Growing up in West Texas, Jane Little Botkin didn’t have designs on becoming a
beauty queen. But not long after joining a pageant on a whim in college, she
became the first protégé of El Paso’s Richard Guy and Rex Holt,
known as the “Kings of Beauty”—just as the 1970’s counterculture
movement began to take off.

A pink, rose-covered gown—a Guyrex creation—symbolizes the fairy
tale life that young women in Jane’s time imagined beauty queens had. Its near
destruction exposes reality: the author’s failed relationship with her mother,
and her parents’ failed relationship with one another.

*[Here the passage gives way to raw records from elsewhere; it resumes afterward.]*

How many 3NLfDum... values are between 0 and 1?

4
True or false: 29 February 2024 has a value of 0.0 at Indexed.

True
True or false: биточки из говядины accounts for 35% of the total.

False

Weaving these narrative
threads together is the Wild West notion that anything is possible, especially
do-overs.

The Pink Dress awakens nostalgia for the 1960s and 1970s, the era’s conflicts
and growth pains. A common expectation that women went to college to get “MRS”
degrees—to find a husband and become a stay-at-home wife and
mother—often prevailed. How does one swim upstream against this notion
among feminist voices that protest “If You Want Meat, Go to a Butcher!” at
beauty pageants, two flamboyant showmen, and a developing awareness of self?
Torn between women’s traditional roles and what women could be, Guyrex Girls
evolved, as did the author.

 

The Pink Dress tablet

 

About the Author

A NATIONAL AWARD-WINNING AUTHOR, JANE…

melds personal narratives of American families often with compelling stories
of western women. Jane is a late bloomer as an author. After teaching for
thirty years, she was honored by the Texas State Legislature by formal
resolution for her work with local history and education in 2008. She edited
and directed publishing fifteen volumes of Texas local history with her former
students before she decided to write on her own. Jane’s first book propelled
her membership on the Western Writers of America board and later as its vice
president. Jane continues to judge entries for the WWA’s prestigious Spur
Award; reviews new book releases; authors articles for various magazines; and
speaks to groups in Arizona, Colorado, New Mexico, and Texas.

JANE’S FIRST TWO WORKS HAVE WON NUMEROUS AWARDS IN HISTORICAL BIOGRAPHY AND
WOMEN’S STUDIES…

including two Spur Awards, two Caroline Bancroft History Prizes, the Texas
Book Award, and the Barbara Sudler Award for the best book written on the West
by a woman. Jane was also a finalist for the Oklahoma Book Award, High Plains
Book Award, two Women Writing the West’s Willa Literary Awards,
Independent Book Award, Foreword Indies Book Awards, and Sarton Book Award.

Released in fall 2024, Jane’s third book—what she calls her Covid
book—is The Pink Dress, A Memoir of a Reluctant Beauty Queen, a Foreword
Indies Book Award winner in pop culture and Women Writing the West’s Willa
Literary Award finalist in creative nonfiction. The narrative brings far West
Texas to life during the 1970s’ American Counterculture era.

Jane’s newest book, The Breath of a Buffalo, A Biography of Mary Ann
Goodnight, will be released from the University of Oklahoma Press tentatively
in fall 2026.

Today Jane blissfully escapes into her literary world in the remote White
Mountain Wilderness near Nogal, New Mexico, when she is not speaking at
various events or preparing for her next nonfiction book.